- PROBLEM REQUIREMENTS -
Work out how many lines of the material below contain the word "sistem", then write that number alone.

- MATERIAL FOR THIS EXERCISE -

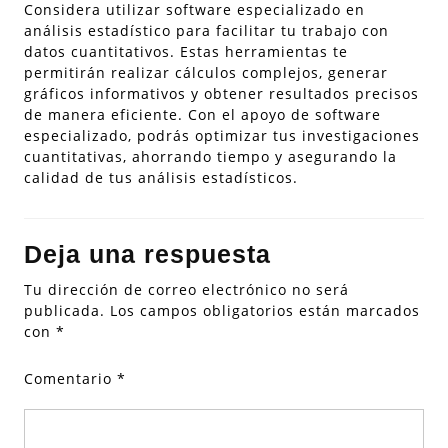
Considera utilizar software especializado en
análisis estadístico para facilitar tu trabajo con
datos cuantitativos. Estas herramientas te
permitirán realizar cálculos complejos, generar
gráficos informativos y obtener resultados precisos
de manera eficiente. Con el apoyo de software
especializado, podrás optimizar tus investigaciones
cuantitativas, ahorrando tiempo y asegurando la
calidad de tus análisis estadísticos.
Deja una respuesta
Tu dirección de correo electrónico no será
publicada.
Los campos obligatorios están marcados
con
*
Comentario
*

---

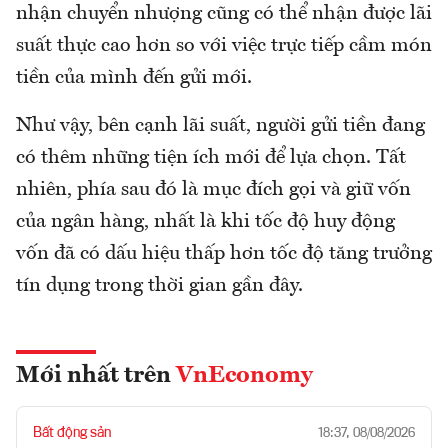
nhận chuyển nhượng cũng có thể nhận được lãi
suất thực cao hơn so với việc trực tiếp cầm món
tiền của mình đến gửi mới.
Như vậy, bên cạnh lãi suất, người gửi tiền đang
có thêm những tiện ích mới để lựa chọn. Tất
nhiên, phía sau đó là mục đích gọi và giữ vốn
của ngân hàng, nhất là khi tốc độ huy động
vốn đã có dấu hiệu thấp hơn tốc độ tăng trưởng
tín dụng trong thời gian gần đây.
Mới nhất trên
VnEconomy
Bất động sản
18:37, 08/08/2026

--

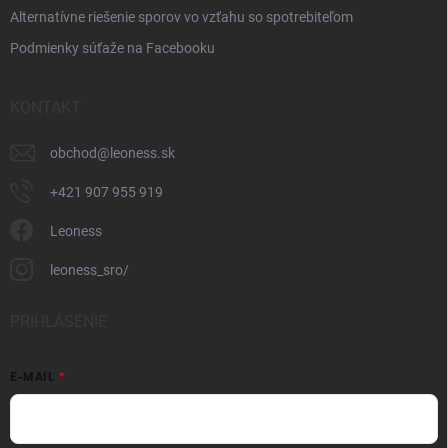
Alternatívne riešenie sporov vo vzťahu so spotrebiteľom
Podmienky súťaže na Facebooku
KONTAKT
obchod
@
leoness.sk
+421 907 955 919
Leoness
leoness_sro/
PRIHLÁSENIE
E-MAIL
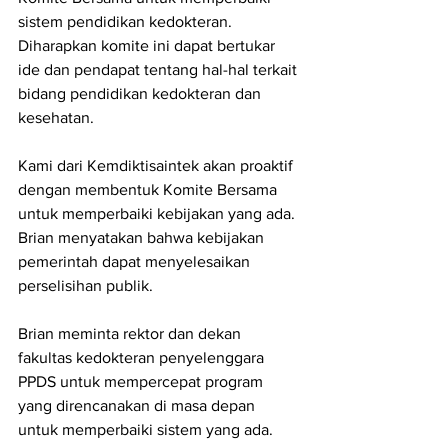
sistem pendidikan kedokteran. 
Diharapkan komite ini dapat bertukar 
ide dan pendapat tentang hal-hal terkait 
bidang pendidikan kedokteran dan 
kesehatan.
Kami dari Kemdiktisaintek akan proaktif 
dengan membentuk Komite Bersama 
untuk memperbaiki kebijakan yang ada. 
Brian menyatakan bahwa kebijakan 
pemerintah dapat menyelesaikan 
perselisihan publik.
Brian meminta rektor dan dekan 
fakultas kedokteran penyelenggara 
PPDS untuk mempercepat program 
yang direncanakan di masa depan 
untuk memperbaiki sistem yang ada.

- REPLY -
2